**Text under study:**

If you're going to tell the story, you've got to tell the whole story.
And as long as there are people here that know the whole story, you've got to keep it going because they will do the best that they can to erase it.
They will tell you, oh, yeah, well, you know, we brought some people over here from Africa and we wanted to take them out of the crazy conditions they were living over there.
with them over here. We gave them religion and they worked and, you know, they built things for
America, but we fed them and things like that. And then one day we decided to stop doing that and
then just let them become citizens. If we do not fight for the right to preserve history,
the story of slavery in America in 100 years will be, we came over here willingly and
it was a great relationship and we were all friends. But the,
the plantation owner was kind of more like a boss, like a CEO,
and they were just workers.
They will let that be the story because they don't want people to feel bad.
They would rather not feel bad than tell the truth.
And so if you have an opportunity to tell the truth or learn the truth,
you have to do that.

**Material provided:**

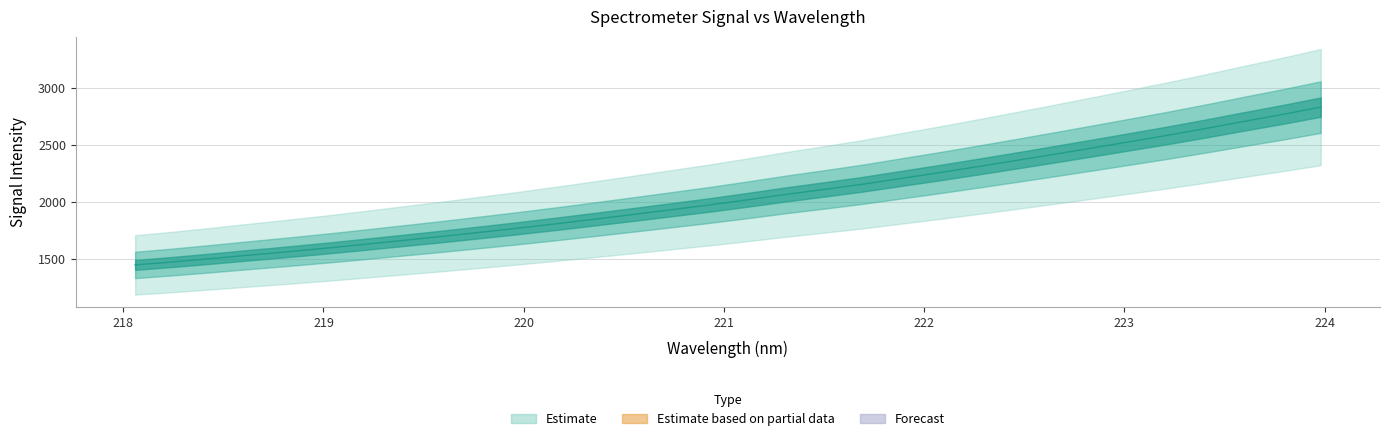

How many lines are shown in the chart?

1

**Things to do:**
a – Answer these questions using the passage about telling the story of slavery:
(i) In how many years does it predict the story of slavery might be told as "we came over here willingly"?
(ii) What does it say the plantation owner would be described as "kind of more like"?
(iii) What does it say you have to do if you have an opportunity to tell the truth or learn the truth?
b – Reproduce the passage about telling the story of slavery between "They will tell" and "to feel bad.", inclusive.

**Solutions to the problems:**
a –
(i) 100 years.
(ii) A boss, like a CEO.
(iii) You have to tell or learn the truth.

b –
They will tell you, oh, yeah, well, you know, we brought some people over here from Africa and we wanted to take them out of the crazy conditions they were living over there.
with them over here. We gave them religion and they worked and, you know, they built things for
America, but we fed them and things like that. And then one day we decided to stop doing that and
then just let them become citizens. If we do not fight for the right to preserve history,
the story of slavery in America in 100 years will be, we came over here willingly and
it was a great relationship and we were all friends. But the,
the plantation owner was kind of more like a boss, like a CEO,
and they were just workers.
They will let that be the story because they don't want people to feel bad.